== Data to examine ==

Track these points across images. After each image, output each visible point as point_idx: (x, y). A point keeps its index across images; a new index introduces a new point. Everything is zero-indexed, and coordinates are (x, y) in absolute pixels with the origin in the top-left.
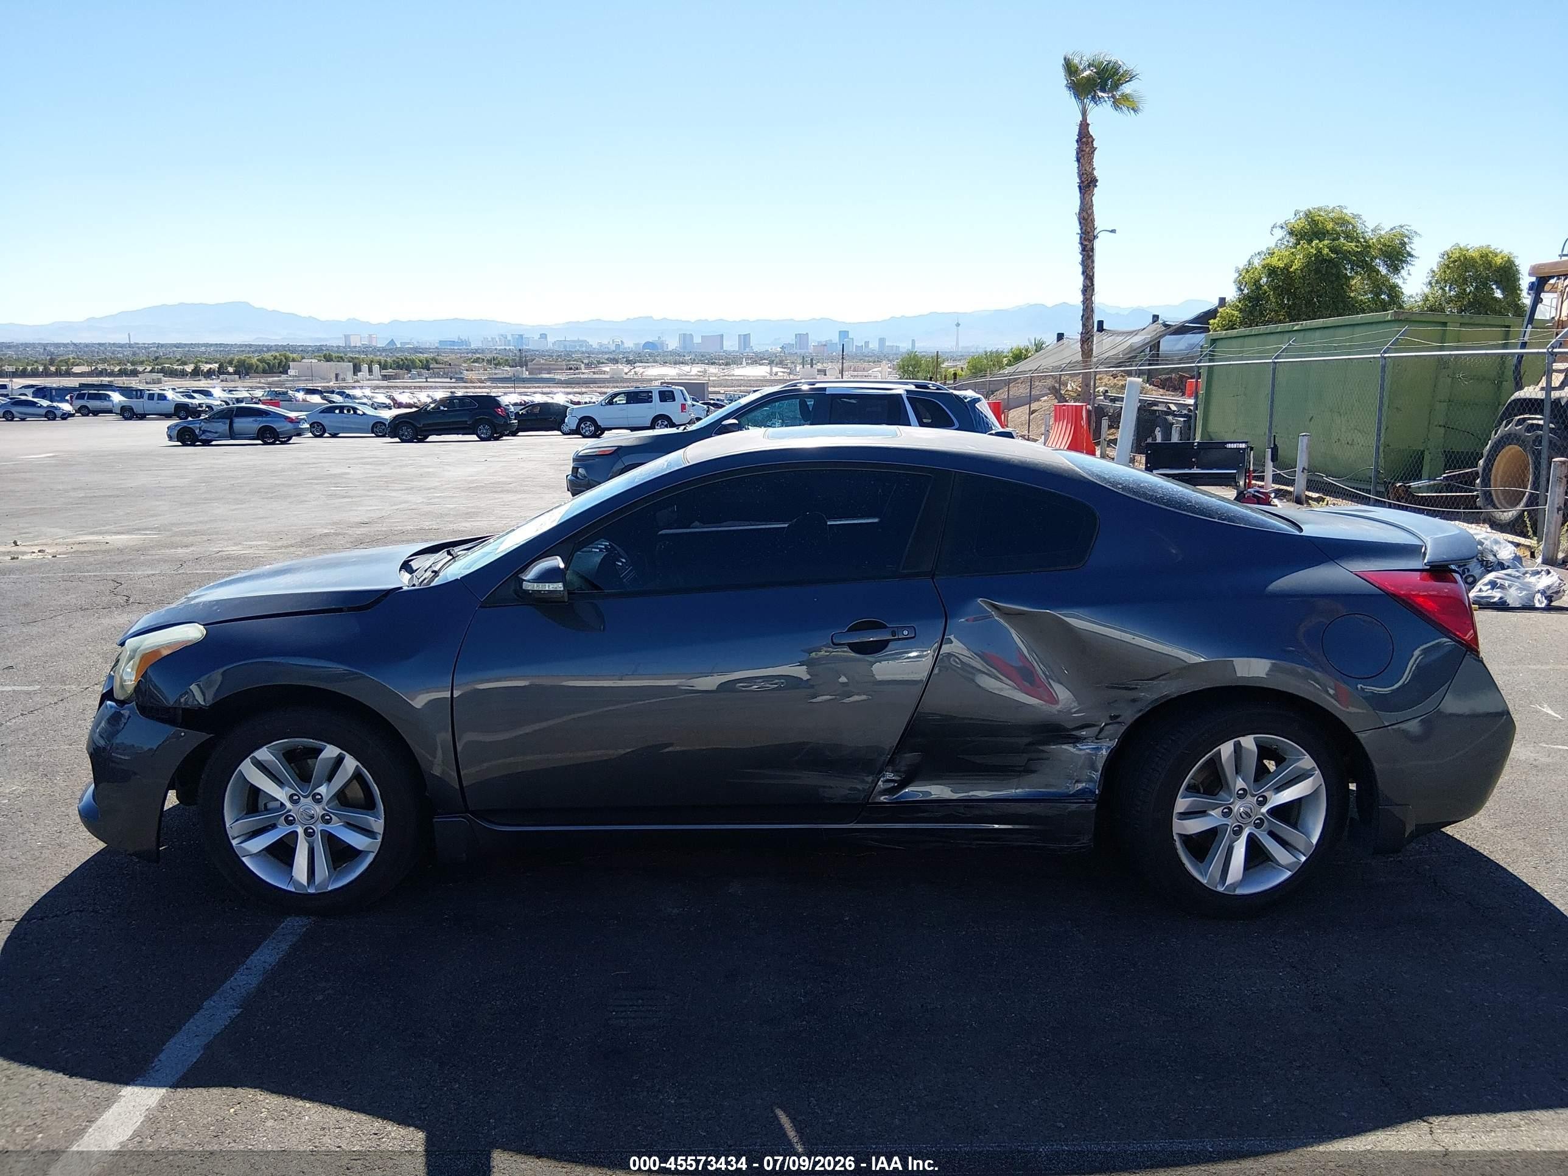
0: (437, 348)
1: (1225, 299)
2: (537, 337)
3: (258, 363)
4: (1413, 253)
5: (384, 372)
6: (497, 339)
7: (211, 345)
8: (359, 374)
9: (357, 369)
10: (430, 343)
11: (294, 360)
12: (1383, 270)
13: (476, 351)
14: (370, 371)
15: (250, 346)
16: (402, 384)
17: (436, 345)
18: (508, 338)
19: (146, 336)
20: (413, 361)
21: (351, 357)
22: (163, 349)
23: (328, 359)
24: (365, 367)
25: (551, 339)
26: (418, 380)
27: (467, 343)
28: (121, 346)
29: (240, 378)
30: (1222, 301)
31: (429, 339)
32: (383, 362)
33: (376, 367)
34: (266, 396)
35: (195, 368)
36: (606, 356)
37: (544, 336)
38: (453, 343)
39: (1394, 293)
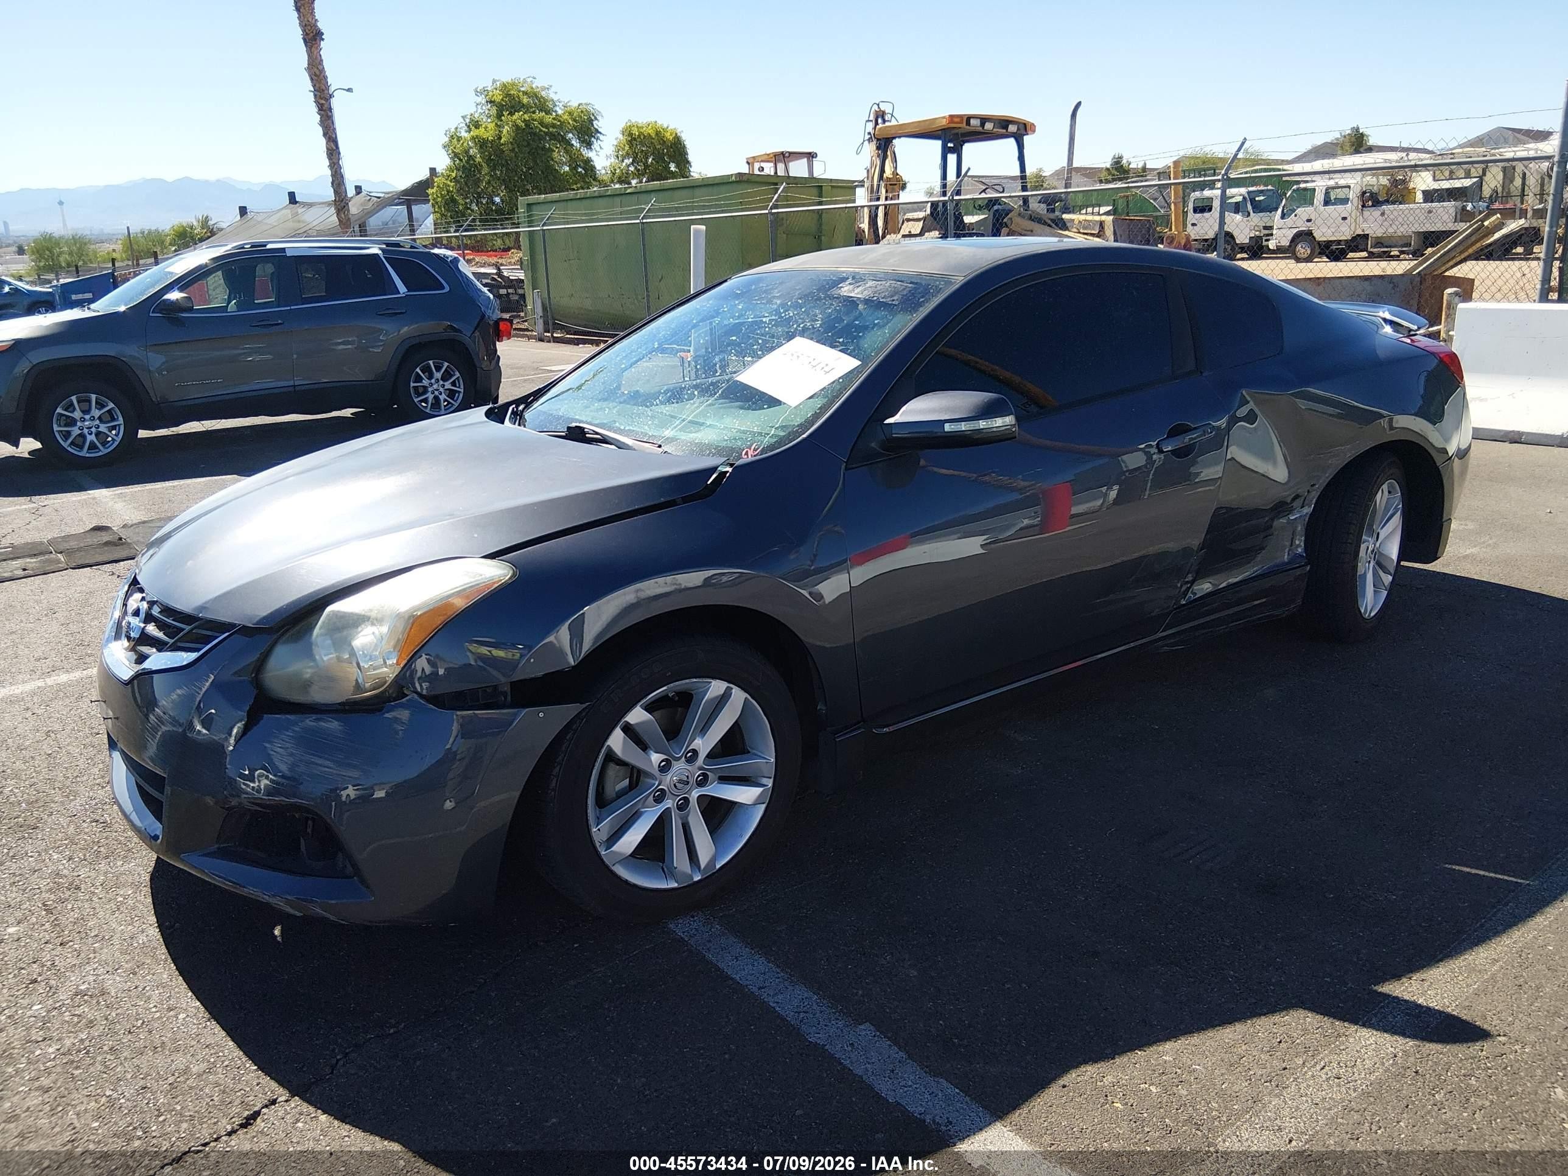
1: (435, 169)
4: (600, 130)
12: (575, 143)
30: (433, 171)
39: (588, 164)
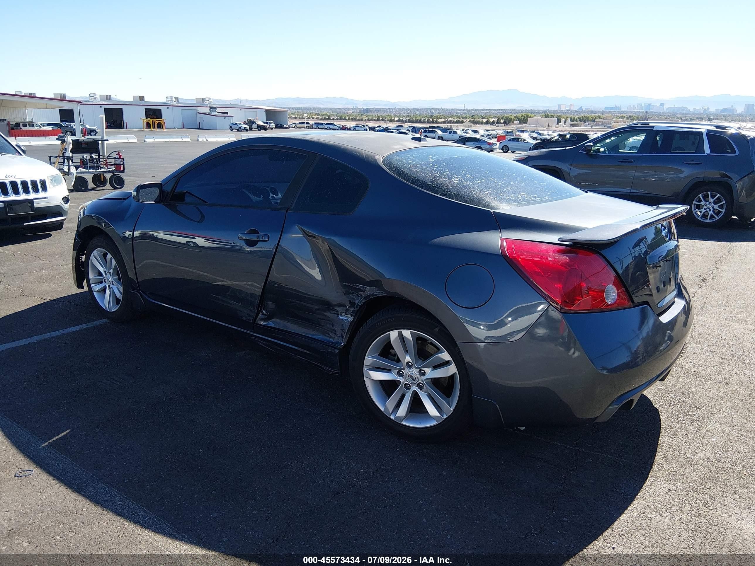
0: (603, 111)
2: (658, 105)
3: (514, 118)
5: (572, 123)
6: (636, 106)
7: (497, 110)
8: (559, 124)
9: (559, 121)
10: (600, 108)
11: (530, 117)
13: (623, 113)
14: (565, 122)
15: (514, 110)
16: (578, 129)
17: (603, 109)
18: (642, 106)
19: (471, 106)
20: (588, 118)
21: (558, 116)
22: (477, 112)
23: (546, 116)
24: (563, 120)
25: (666, 106)
26: (588, 127)
27: (619, 108)
28: (461, 110)
29: (505, 125)
31: (599, 106)
32: (573, 118)
33: (568, 121)
34: (503, 133)
35: (488, 120)
36: (697, 116)
37: (662, 105)
38: (612, 108)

===

• About this task:
Write out all the records again, swapping "top-left" for "upper-left" and keeping everything else the same. Leave the pictures out of your answer.

• Answer box:
Track these points across images. After each image, output each visible point as point_idx: (x, y). A point keeps its index across images; a new index introduces a new point. Everything is zero-indexed, and coordinates are (x, y) in absolute pixels with the origin in the upper-left.
0: (437, 348)
1: (1225, 299)
2: (537, 337)
3: (258, 363)
4: (1413, 253)
5: (384, 372)
6: (497, 339)
7: (211, 345)
8: (359, 374)
9: (357, 369)
10: (430, 343)
11: (294, 360)
12: (1383, 270)
13: (476, 351)
14: (370, 371)
15: (250, 346)
16: (402, 384)
17: (436, 345)
18: (508, 338)
19: (146, 336)
20: (413, 361)
21: (351, 357)
22: (163, 349)
23: (328, 359)
24: (365, 367)
25: (551, 339)
26: (418, 380)
27: (467, 343)
28: (121, 346)
29: (240, 378)
30: (1222, 301)
31: (429, 339)
32: (383, 362)
33: (376, 367)
34: (266, 396)
35: (195, 368)
36: (606, 356)
37: (544, 336)
38: (453, 343)
39: (1394, 293)
1: (435, 169)
4: (600, 130)
12: (575, 143)
30: (433, 171)
39: (588, 164)
0: (603, 111)
2: (658, 105)
3: (514, 118)
5: (572, 123)
6: (636, 106)
7: (497, 110)
8: (559, 124)
9: (559, 121)
10: (600, 108)
11: (530, 117)
13: (623, 113)
14: (565, 122)
15: (514, 110)
16: (578, 129)
17: (603, 109)
18: (642, 106)
19: (471, 106)
20: (588, 118)
21: (558, 116)
22: (477, 112)
23: (546, 116)
24: (563, 120)
25: (666, 106)
26: (588, 127)
27: (619, 108)
28: (461, 110)
29: (505, 125)
31: (599, 106)
32: (573, 118)
33: (568, 121)
34: (503, 133)
35: (488, 120)
36: (697, 116)
37: (662, 105)
38: (612, 108)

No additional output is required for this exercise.